Ich denke, es ist erlaubt es auch anders zu sehen und auf Widersprüche hinzuweisen. Wenn ich es richtig verstanden habe, hat Merkel lautstark verkündet, eine Einigung mit der Türkei erreicht zu haben. Dann stellt sich Frage doch gar nicht mehr, weil kaum noch Flüchtlinge kommen. Ist nicht so? Hat Merkel nichts erreicht? OK dann müssen wir entweder die Grenzen schließen, oder die Flüchtlinge endlich auch als Flüchtlinge behandeln und nicht als Zuwanderer, die sie ja nicht sind. Also nur Grundversorgung auf Zeit und das Gerede über Integration einstellen.

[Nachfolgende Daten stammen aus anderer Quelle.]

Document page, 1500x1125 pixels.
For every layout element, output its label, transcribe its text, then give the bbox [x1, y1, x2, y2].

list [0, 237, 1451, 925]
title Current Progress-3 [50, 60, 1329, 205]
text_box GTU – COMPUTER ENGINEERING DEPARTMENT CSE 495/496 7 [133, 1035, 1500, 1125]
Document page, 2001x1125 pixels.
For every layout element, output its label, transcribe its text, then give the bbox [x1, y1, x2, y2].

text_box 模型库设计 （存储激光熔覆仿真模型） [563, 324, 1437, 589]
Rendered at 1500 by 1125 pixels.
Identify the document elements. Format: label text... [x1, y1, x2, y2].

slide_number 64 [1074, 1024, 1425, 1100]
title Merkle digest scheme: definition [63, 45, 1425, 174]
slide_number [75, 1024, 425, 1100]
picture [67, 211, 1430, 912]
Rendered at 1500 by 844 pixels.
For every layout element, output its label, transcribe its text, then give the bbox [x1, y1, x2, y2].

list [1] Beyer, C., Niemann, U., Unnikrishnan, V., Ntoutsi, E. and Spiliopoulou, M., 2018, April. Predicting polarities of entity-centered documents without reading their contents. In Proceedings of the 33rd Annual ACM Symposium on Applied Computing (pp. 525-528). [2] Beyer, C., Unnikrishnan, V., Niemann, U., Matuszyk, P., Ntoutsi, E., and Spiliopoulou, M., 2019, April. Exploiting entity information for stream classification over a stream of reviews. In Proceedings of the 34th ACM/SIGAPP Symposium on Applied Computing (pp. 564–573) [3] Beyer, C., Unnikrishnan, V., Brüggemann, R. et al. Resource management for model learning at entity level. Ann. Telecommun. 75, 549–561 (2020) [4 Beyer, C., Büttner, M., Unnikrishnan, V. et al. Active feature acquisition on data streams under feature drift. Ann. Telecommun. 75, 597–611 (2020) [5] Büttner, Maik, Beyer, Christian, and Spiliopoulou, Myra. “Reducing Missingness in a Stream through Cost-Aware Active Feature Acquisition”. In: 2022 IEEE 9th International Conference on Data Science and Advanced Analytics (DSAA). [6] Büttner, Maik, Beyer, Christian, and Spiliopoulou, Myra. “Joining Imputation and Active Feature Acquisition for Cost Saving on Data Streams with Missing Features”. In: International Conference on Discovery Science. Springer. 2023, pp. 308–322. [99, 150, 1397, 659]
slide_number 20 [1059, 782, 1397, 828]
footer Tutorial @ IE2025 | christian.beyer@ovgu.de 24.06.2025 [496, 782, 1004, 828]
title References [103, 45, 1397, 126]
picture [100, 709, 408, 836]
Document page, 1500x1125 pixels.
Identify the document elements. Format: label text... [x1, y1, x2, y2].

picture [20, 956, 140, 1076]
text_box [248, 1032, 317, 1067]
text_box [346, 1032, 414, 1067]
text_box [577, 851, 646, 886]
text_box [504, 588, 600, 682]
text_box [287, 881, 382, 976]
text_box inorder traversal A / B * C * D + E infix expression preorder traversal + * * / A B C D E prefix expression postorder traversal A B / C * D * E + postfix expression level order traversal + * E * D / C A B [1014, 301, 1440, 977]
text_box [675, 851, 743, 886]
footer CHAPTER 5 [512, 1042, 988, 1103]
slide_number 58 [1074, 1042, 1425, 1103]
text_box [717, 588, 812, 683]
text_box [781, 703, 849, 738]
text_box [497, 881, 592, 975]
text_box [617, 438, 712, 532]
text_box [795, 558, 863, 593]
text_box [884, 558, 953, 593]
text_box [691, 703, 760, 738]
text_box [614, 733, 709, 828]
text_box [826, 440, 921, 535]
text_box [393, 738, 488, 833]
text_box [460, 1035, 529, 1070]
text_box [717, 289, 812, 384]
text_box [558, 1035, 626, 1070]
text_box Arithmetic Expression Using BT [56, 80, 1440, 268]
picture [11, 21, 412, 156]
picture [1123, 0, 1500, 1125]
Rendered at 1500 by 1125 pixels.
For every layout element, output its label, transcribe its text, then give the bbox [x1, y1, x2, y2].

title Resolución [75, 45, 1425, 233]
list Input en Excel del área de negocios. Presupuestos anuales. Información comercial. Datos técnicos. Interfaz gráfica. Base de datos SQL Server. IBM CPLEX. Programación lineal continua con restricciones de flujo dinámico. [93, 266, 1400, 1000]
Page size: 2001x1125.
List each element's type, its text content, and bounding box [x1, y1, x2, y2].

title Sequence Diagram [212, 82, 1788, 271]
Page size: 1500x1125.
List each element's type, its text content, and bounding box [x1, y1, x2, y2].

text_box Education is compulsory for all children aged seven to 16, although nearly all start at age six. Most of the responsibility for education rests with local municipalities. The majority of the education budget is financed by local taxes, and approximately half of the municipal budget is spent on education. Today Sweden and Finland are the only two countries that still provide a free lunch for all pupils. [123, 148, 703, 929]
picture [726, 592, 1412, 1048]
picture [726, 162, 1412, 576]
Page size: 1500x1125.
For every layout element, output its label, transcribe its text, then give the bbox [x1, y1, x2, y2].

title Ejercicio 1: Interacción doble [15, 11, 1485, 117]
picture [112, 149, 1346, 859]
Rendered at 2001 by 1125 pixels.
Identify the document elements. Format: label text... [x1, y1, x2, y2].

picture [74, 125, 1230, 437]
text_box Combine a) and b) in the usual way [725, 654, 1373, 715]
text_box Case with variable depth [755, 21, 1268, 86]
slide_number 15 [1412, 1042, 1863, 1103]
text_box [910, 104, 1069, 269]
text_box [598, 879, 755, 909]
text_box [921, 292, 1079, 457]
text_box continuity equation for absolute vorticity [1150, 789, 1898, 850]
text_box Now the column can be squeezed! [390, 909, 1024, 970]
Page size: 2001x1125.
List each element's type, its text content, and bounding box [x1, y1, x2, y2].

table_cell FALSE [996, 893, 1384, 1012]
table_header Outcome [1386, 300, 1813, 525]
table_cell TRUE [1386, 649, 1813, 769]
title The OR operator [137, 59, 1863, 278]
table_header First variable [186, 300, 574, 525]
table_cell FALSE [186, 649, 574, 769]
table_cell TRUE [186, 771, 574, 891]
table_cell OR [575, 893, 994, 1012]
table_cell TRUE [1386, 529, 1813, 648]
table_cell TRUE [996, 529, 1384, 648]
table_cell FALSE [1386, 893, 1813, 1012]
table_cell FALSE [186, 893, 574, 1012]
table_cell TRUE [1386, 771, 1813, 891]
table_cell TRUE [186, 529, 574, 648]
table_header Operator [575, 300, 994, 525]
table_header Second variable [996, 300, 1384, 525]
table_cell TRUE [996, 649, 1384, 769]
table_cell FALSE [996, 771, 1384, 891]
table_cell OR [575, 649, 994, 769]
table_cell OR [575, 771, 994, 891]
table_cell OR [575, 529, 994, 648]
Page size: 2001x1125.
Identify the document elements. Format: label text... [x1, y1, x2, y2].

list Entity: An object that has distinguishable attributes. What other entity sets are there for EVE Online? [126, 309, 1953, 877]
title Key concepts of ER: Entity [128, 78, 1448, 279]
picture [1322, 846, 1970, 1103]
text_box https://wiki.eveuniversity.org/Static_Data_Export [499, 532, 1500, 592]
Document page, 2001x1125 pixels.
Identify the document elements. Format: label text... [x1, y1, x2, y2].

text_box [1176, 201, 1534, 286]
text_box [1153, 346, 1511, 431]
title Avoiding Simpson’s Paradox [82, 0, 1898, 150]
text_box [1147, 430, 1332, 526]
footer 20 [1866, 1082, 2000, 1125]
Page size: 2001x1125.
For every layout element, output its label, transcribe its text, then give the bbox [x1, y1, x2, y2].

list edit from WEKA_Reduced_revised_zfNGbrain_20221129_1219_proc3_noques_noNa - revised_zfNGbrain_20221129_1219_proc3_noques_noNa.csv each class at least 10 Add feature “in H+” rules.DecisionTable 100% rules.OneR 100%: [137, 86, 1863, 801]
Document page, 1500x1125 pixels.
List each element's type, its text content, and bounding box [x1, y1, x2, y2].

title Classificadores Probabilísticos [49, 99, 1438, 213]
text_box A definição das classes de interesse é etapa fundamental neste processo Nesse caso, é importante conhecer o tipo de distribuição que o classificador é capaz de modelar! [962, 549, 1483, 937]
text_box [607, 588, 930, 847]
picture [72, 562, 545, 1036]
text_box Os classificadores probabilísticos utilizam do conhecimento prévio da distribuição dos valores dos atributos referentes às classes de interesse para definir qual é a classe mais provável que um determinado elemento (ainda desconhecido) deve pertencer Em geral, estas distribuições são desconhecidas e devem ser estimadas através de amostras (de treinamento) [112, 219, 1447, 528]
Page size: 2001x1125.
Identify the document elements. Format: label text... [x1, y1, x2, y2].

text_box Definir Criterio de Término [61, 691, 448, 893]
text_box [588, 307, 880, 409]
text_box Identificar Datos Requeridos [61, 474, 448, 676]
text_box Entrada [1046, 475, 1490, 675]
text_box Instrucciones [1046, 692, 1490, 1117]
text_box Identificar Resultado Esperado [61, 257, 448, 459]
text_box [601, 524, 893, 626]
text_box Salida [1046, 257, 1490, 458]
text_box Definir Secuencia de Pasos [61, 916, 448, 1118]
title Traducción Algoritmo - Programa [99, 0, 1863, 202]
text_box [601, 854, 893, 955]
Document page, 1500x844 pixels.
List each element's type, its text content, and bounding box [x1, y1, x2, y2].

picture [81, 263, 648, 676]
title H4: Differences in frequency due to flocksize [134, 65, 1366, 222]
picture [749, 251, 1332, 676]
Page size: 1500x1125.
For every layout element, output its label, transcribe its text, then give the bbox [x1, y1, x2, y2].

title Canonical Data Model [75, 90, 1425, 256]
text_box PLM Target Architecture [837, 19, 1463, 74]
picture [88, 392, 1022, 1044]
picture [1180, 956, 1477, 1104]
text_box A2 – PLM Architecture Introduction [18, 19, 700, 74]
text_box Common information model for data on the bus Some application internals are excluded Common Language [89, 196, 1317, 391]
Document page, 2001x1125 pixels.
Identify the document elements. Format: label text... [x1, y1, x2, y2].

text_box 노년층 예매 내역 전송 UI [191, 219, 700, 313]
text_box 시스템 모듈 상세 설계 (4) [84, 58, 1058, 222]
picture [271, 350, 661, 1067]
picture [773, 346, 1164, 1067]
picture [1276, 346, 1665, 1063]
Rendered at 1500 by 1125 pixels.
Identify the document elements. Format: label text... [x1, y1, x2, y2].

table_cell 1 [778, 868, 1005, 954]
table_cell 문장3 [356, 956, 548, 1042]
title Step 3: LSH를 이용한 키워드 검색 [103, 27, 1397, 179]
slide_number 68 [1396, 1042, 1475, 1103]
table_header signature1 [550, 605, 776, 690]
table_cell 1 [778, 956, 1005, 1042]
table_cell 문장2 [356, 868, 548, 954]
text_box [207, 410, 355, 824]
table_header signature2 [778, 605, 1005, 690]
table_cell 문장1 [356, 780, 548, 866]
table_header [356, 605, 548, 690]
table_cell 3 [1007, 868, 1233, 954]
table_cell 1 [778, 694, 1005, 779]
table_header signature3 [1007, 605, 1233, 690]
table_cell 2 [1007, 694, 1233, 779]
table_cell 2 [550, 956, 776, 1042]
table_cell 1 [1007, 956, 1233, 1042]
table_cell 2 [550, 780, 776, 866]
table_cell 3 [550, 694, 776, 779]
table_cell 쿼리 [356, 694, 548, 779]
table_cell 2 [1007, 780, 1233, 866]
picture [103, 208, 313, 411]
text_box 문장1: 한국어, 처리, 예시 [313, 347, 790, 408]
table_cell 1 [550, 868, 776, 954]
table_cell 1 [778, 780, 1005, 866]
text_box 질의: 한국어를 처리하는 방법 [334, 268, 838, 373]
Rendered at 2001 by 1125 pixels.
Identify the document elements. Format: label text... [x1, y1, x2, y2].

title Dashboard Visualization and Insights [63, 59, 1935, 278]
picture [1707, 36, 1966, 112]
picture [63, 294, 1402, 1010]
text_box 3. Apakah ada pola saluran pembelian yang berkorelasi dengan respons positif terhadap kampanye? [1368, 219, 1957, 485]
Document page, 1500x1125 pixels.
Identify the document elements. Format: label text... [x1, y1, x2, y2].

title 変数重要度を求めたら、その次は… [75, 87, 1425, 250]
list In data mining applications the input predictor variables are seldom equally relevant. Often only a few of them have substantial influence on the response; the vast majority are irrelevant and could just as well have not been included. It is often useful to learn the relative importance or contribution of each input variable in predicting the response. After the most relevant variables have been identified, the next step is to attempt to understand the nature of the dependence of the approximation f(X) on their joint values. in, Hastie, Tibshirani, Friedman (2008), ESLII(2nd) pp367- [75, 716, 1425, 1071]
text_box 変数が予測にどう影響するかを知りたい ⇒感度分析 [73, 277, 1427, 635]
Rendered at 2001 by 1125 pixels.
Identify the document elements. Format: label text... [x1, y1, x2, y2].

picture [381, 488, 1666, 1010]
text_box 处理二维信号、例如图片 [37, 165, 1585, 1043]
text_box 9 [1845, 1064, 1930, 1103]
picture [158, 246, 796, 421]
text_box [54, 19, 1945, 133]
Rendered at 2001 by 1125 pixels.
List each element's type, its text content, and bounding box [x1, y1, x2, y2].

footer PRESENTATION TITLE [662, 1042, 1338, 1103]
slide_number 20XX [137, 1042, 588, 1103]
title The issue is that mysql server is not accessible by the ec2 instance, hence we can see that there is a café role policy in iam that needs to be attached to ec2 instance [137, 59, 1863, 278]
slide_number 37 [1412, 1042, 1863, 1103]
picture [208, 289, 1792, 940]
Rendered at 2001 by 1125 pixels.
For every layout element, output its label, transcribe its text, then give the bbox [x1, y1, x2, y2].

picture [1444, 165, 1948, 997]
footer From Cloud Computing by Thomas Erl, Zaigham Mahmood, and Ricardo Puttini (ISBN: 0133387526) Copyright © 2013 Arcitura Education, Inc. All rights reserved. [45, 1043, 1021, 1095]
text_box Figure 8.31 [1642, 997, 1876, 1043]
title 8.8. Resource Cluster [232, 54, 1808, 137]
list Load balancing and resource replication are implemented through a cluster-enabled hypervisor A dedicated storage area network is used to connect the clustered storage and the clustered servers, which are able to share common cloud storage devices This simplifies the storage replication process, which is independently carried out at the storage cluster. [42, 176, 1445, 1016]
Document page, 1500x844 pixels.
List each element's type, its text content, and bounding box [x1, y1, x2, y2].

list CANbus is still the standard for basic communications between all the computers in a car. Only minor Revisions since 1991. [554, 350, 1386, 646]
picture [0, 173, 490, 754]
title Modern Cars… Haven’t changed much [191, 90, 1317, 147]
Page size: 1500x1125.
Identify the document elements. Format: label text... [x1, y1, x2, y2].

Und zu den Kosten von denen die Dame sprach. Wenn ich gegen rechne, den Verlust der Wirtschaft und die Kosten für die Flüchtlinge, dann erscheint das Schließen der Grenzen geradezu als Schnäppchen.
kladderadatsch 28.01.2016
5. Merkels Polemik
Kramp-Karrenbauer spitzt zu wie Merkel es immer tut. Die Alternativlosigkeit zu offenen Grenzen und zum Euro. Damit hat man aber immer noch keine Lösung für die Probleme anzubieten. Bei dem EU-Binnenmarkt geht es vor allem um den Warenverkehr. Der wäre von einer Grenzschließung kaum beeinträchtigt. Wenn die Flüchtlingsströme anhalten wird aber eine Abschottung Europas sich nicht vermeiden lassen. Wenn Deutschland hier nicht mitmacht, werden sich die anderen Ländern von Deutschland abschotten. Die haben eh schon Angst, dass die vielen deutschen Flüchtlinge zu ihnen kommen könnten. Das wäre dann wirklich das Ende der EU.